## PROBLEM DESCRIPTION
Go through the data below and repeat it exactly, skipping each picture.

*** Opening of SOURCE MATERIAL ***

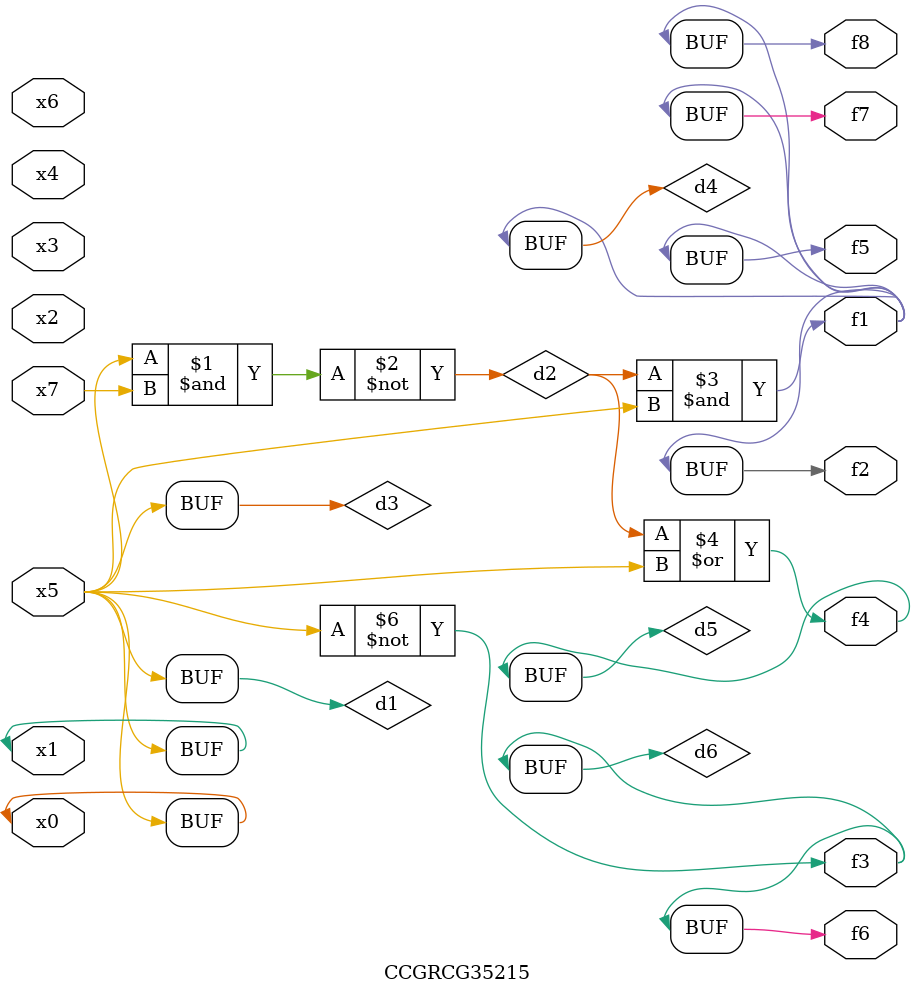
<source format=v>
module CCGRCG35215(
	input x0, x1, x2, x3, x4, x5, x6, x7,
	output f1, f2, f3, f4, f5, f6, f7, f8
);

	wire d1, d2, d3, d4, d5, d6;

	buf (d1, x0, x5);
	nand (d2, x5, x7);
	buf (d3, x0, x1);
	and (d4, d2, d3);
	or (d5, d2, d3);
	nor (d6, d1, d3);
	assign f1 = d4;
	assign f2 = d4;
	assign f3 = d6;
	assign f4 = d5;
	assign f5 = d4;
	assign f6 = d6;
	assign f7 = d4;
	assign f8 = d4;
endmodule

</source>
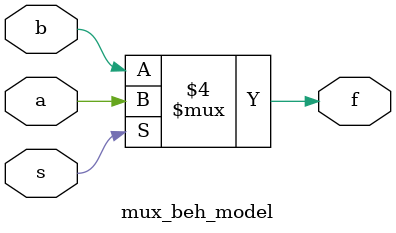
<source format=v>
module mux_beh_model(f,s,a,b);
    output f;
    input s,a,b;
    reg f;
    
    always @(s or a or b)
       if(s==1)
          f=a;
       else
          f=b;
endmodule
          
</source>
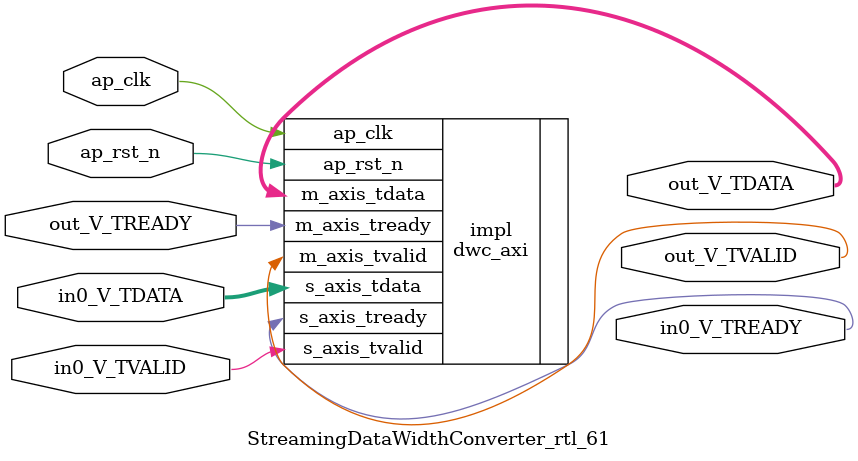
<source format=v>
/******************************************************************************
 * Copyright (C) 2023, Advanced Micro Devices, Inc.
 * All rights reserved.
 *
 * Redistribution and use in source and binary forms, with or without
 * modification, are permitted provided that the following conditions are met:
 *
 *  1. Redistributions of source code must retain the above copyright notice,
 *     this list of conditions and the following disclaimer.
 *
 *  2. Redistributions in binary form must reproduce the above copyright
 *     notice, this list of conditions and the following disclaimer in the
 *     documentation and/or other materials provided with the distribution.
 *
 *  3. Neither the name of the copyright holder nor the names of its
 *     contributors may be used to endorse or promote products derived from
 *     this software without specific prior written permission.
 *
 * THIS SOFTWARE IS PROVIDED BY THE COPYRIGHT HOLDERS AND CONTRIBUTORS "AS IS"
 * AND ANY EXPRESS OR IMPLIED WARRANTIES, INCLUDING, BUT NOT LIMITED TO,
 * THE IMPLIED WARRANTIES OF MERCHANTABILITY AND FITNESS FOR A PARTICULAR
 * PURPOSE ARE DISCLAIMED. IN NO EVENT SHALL THE COPYRIGHT HOLDER OR
 * CONTRIBUTORS BE LIABLE FOR ANY DIRECT, INDIRECT, INCIDENTAL, SPECIAL,
 * EXEMPLARY, OR CONSEQUENTIAL DAMAGES (INCLUDING, BUT NOT LIMITED TO,
 * PROCUREMENT OF SUBSTITUTE GOODS OR SERVICES; LOSS OF USE, DATA, OR PROFITS;
 * OR BUSINESS INTERRUPTION). HOWEVER CAUSED AND ON ANY THEORY OF LIABILITY,
 * WHETHER IN CONTRACT, STRICT LIABILITY, OR TORT (INCLUDING NEGLIGENCE OR
 * OTHERWISE) ARISING IN ANY WAY OUT OF THE USE OF THIS SOFTWARE, EVEN IF
 * ADVISED OF THE POSSIBILITY OF SUCH DAMAGE.
 *****************************************************************************/

module StreamingDataWidthConverter_rtl_61 #(
	parameter  IBITS = 4,
	parameter  OBITS = 256,

	parameter  AXI_IBITS = (IBITS+7)/8 * 8,
	parameter  AXI_OBITS = (OBITS+7)/8 * 8
)(
	//- Global Control ------------------
	(* X_INTERFACE_INFO = "xilinx.com:signal:clock:1.0 ap_clk CLK" *)
	(* X_INTERFACE_PARAMETER = "ASSOCIATED_BUSIF in0_V:out_V, ASSOCIATED_RESET ap_rst_n" *)
	input	ap_clk,
	(* X_INTERFACE_PARAMETER = "POLARITY ACTIVE_LOW" *)
	input	ap_rst_n,

	//- AXI Stream - Input --------------
	output	in0_V_TREADY,
	input	in0_V_TVALID,
	input	[AXI_IBITS-1:0]  in0_V_TDATA,

	//- AXI Stream - Output -------------
	input	out_V_TREADY,
	output	out_V_TVALID,
	output	[AXI_OBITS-1:0]  out_V_TDATA
);

	dwc_axi #(
		.IBITS(IBITS),
		.OBITS(OBITS)
	) impl (
		.ap_clk(ap_clk),
		.ap_rst_n(ap_rst_n),
		.s_axis_tready(in0_V_TREADY),
		.s_axis_tvalid(in0_V_TVALID),
		.s_axis_tdata(in0_V_TDATA),
		.m_axis_tready(out_V_TREADY),
		.m_axis_tvalid(out_V_TVALID),
		.m_axis_tdata(out_V_TDATA)
	);

endmodule

</source>
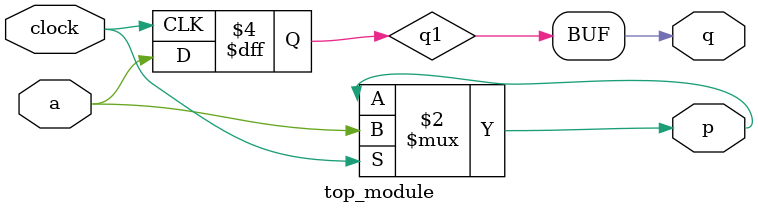
<source format=v>
module top_module (
    input clock,
    input a,
    output p,
    output q);
    reg q1 = 1;
    always @(negedge clock) begin;
        q1 <= a;
    end
    assign p = (clock) ? a : p ;
    assign q = q1;
endmodule

</source>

*** Close of SOURCE MATERIAL ***

## EXPECTED ANSWER
<source format=v>
module CCGRCG35215(
	input x0, x1, x2, x3, x4, x5, x6, x7,
	output f1, f2, f3, f4, f5, f6, f7, f8
);

	wire d1, d2, d3, d4, d5, d6;

	buf (d1, x0, x5);
	nand (d2, x5, x7);
	buf (d3, x0, x1);
	and (d4, d2, d3);
	or (d5, d2, d3);
	nor (d6, d1, d3);
	assign f1 = d4;
	assign f2 = d4;
	assign f3 = d6;
	assign f4 = d5;
	assign f5 = d4;
	assign f6 = d6;
	assign f7 = d4;
	assign f8 = d4;
endmodule

</source>
<source format=v>
module mux_beh_model(f,s,a,b);
    output f;
    input s,a,b;
    reg f;
    
    always @(s or a or b)
       if(s==1)
          f=a;
       else
          f=b;
endmodule
          
</source>
<source format=v>
/******************************************************************************
 * Copyright (C) 2023, Advanced Micro Devices, Inc.
 * All rights reserved.
 *
 * Redistribution and use in source and binary forms, with or without
 * modification, are permitted provided that the following conditions are met:
 *
 *  1. Redistributions of source code must retain the above copyright notice,
 *     this list of conditions and the following disclaimer.
 *
 *  2. Redistributions in binary form must reproduce the above copyright
 *     notice, this list of conditions and the following disclaimer in the
 *     documentation and/or other materials provided with the distribution.
 *
 *  3. Neither the name of the copyright holder nor the names of its
 *     contributors may be used to endorse or promote products derived from
 *     this software without specific prior written permission.
 *
 * THIS SOFTWARE IS PROVIDED BY THE COPYRIGHT HOLDERS AND CONTRIBUTORS "AS IS"
 * AND ANY EXPRESS OR IMPLIED WARRANTIES, INCLUDING, BUT NOT LIMITED TO,
 * THE IMPLIED WARRANTIES OF MERCHANTABILITY AND FITNESS FOR A PARTICULAR
 * PURPOSE ARE DISCLAIMED. IN NO EVENT SHALL THE COPYRIGHT HOLDER OR
 * CONTRIBUTORS BE LIABLE FOR ANY DIRECT, INDIRECT, INCIDENTAL, SPECIAL,
 * EXEMPLARY, OR CONSEQUENTIAL DAMAGES (INCLUDING, BUT NOT LIMITED TO,
 * PROCUREMENT OF SUBSTITUTE GOODS OR SERVICES; LOSS OF USE, DATA, OR PROFITS;
 * OR BUSINESS INTERRUPTION). HOWEVER CAUSED AND ON ANY THEORY OF LIABILITY,
 * WHETHER IN CONTRACT, STRICT LIABILITY, OR TORT (INCLUDING NEGLIGENCE OR
 * OTHERWISE) ARISING IN ANY WAY OUT OF THE USE OF THIS SOFTWARE, EVEN IF
 * ADVISED OF THE POSSIBILITY OF SUCH DAMAGE.
 *****************************************************************************/

module StreamingDataWidthConverter_rtl_61 #(
	parameter  IBITS = 4,
	parameter  OBITS = 256,

	parameter  AXI_IBITS = (IBITS+7)/8 * 8,
	parameter  AXI_OBITS = (OBITS+7)/8 * 8
)(
	//- Global Control ------------------
	(* X_INTERFACE_INFO = "xilinx.com:signal:clock:1.0 ap_clk CLK" *)
	(* X_INTERFACE_PARAMETER = "ASSOCIATED_BUSIF in0_V:out_V, ASSOCIATED_RESET ap_rst_n" *)
	input	ap_clk,
	(* X_INTERFACE_PARAMETER = "POLARITY ACTIVE_LOW" *)
	input	ap_rst_n,

	//- AXI Stream - Input --------------
	output	in0_V_TREADY,
	input	in0_V_TVALID,
	input	[AXI_IBITS-1:0]  in0_V_TDATA,

	//- AXI Stream - Output -------------
	input	out_V_TREADY,
	output	out_V_TVALID,
	output	[AXI_OBITS-1:0]  out_V_TDATA
);

	dwc_axi #(
		.IBITS(IBITS),
		.OBITS(OBITS)
	) impl (
		.ap_clk(ap_clk),
		.ap_rst_n(ap_rst_n),
		.s_axis_tready(in0_V_TREADY),
		.s_axis_tvalid(in0_V_TVALID),
		.s_axis_tdata(in0_V_TDATA),
		.m_axis_tready(out_V_TREADY),
		.m_axis_tvalid(out_V_TVALID),
		.m_axis_tdata(out_V_TDATA)
	);

endmodule

</source>
<source format=v>
module top_module (
    input clock,
    input a,
    output p,
    output q);
    reg q1 = 1;
    always @(negedge clock) begin;
        q1 <= a;
    end
    assign p = (clock) ? a : p ;
    assign q = q1;
endmodule

</source>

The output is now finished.